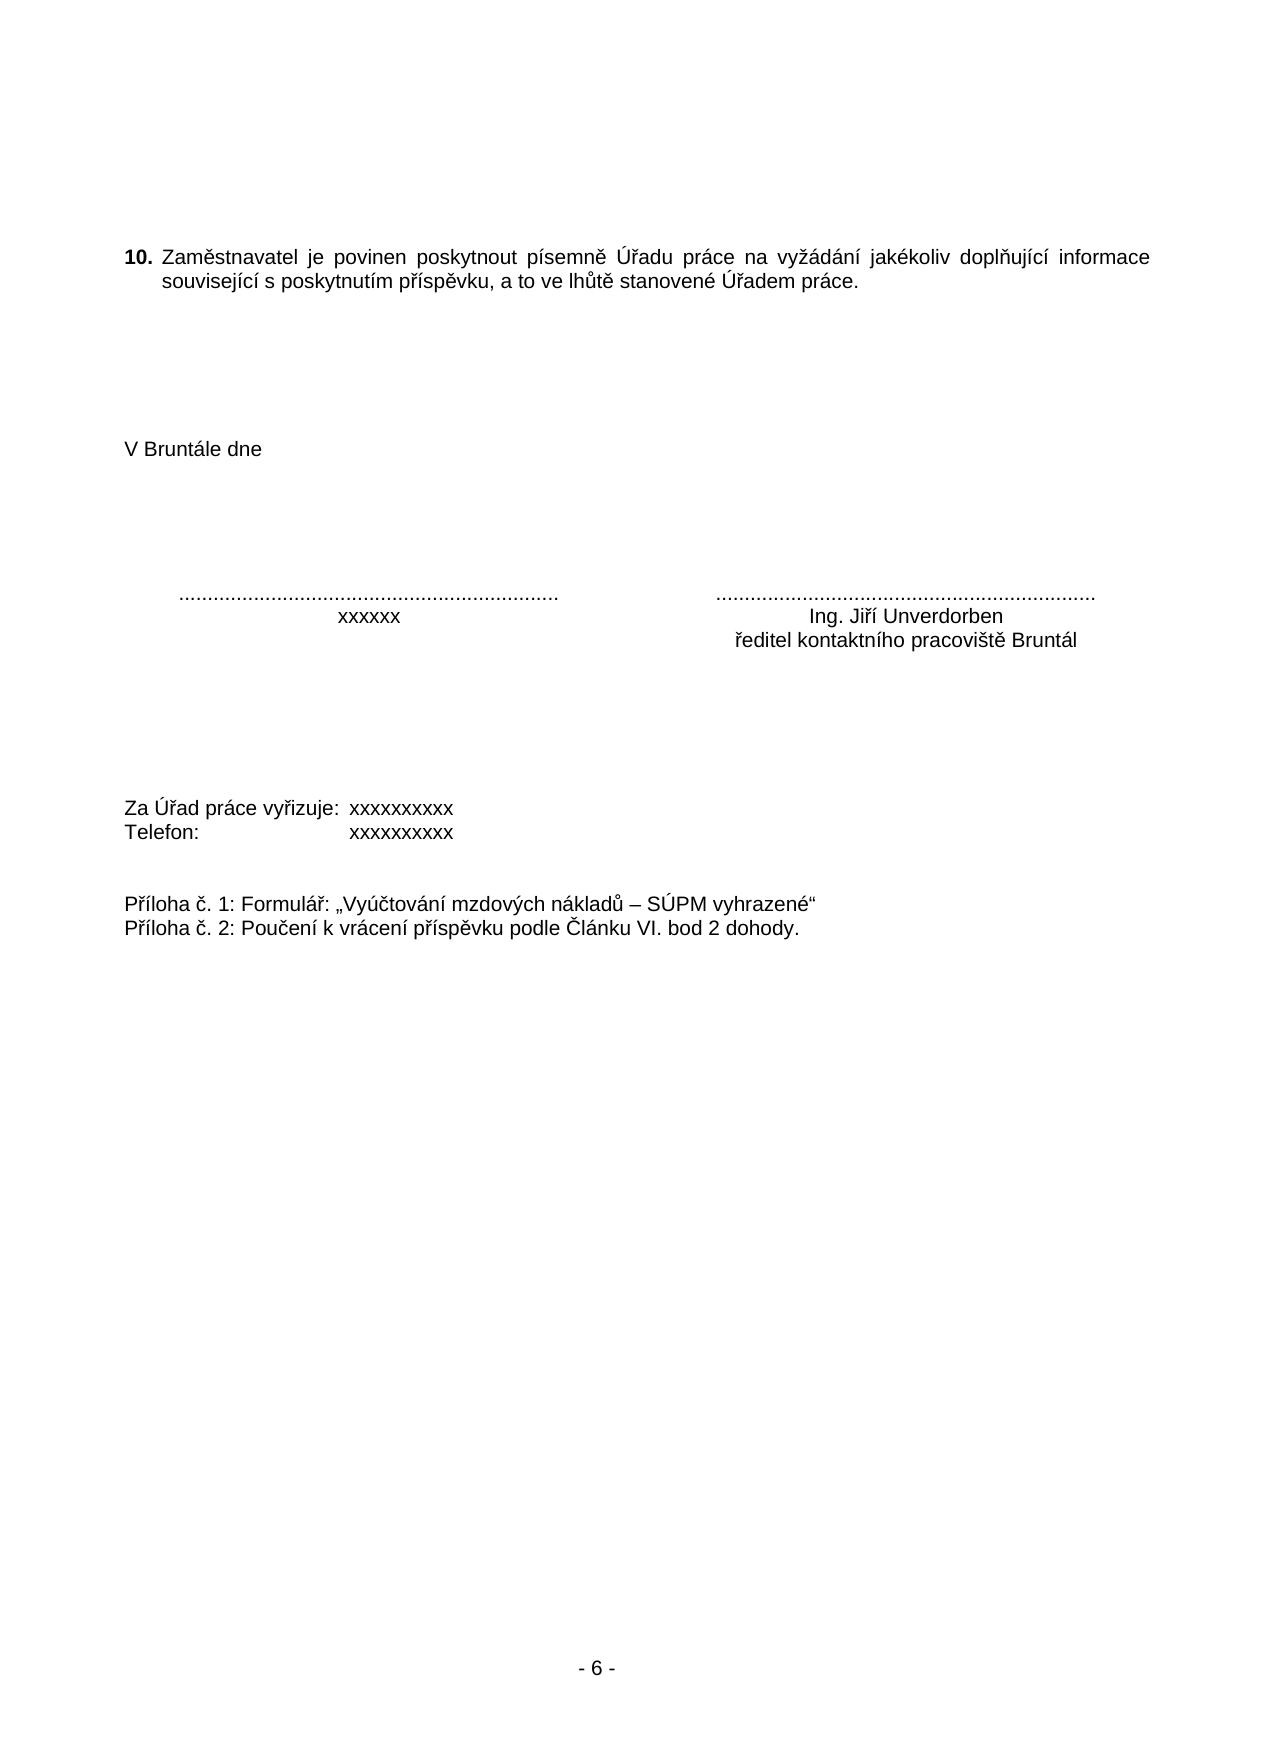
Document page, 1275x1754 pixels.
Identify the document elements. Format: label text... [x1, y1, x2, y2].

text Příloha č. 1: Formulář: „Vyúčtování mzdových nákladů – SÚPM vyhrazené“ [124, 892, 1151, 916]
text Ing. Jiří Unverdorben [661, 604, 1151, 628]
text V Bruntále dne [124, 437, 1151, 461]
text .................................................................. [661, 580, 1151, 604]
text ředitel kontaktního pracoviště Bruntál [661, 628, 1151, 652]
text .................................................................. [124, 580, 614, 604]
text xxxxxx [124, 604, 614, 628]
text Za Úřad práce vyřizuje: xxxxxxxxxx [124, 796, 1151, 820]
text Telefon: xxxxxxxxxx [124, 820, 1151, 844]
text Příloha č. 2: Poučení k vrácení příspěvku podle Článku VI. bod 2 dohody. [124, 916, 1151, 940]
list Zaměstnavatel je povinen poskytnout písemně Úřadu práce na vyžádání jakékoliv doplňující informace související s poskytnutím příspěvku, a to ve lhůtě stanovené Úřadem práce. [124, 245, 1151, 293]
───
- _Task objective_
Note each line above that holds "příspěvku", then copy all of them.

- _Response to the task_
text Příloha č. 2: Poučení k vrácení příspěvku podle Článku VI. bod 2 dohody. [124, 916, 1151, 940]
list Zaměstnavatel je povinen poskytnout písemně Úřadu práce na vyžádání jakékoliv doplňující informace související s poskytnutím příspěvku, a to ve lhůtě stanovené Úřadem práce. [124, 245, 1151, 293]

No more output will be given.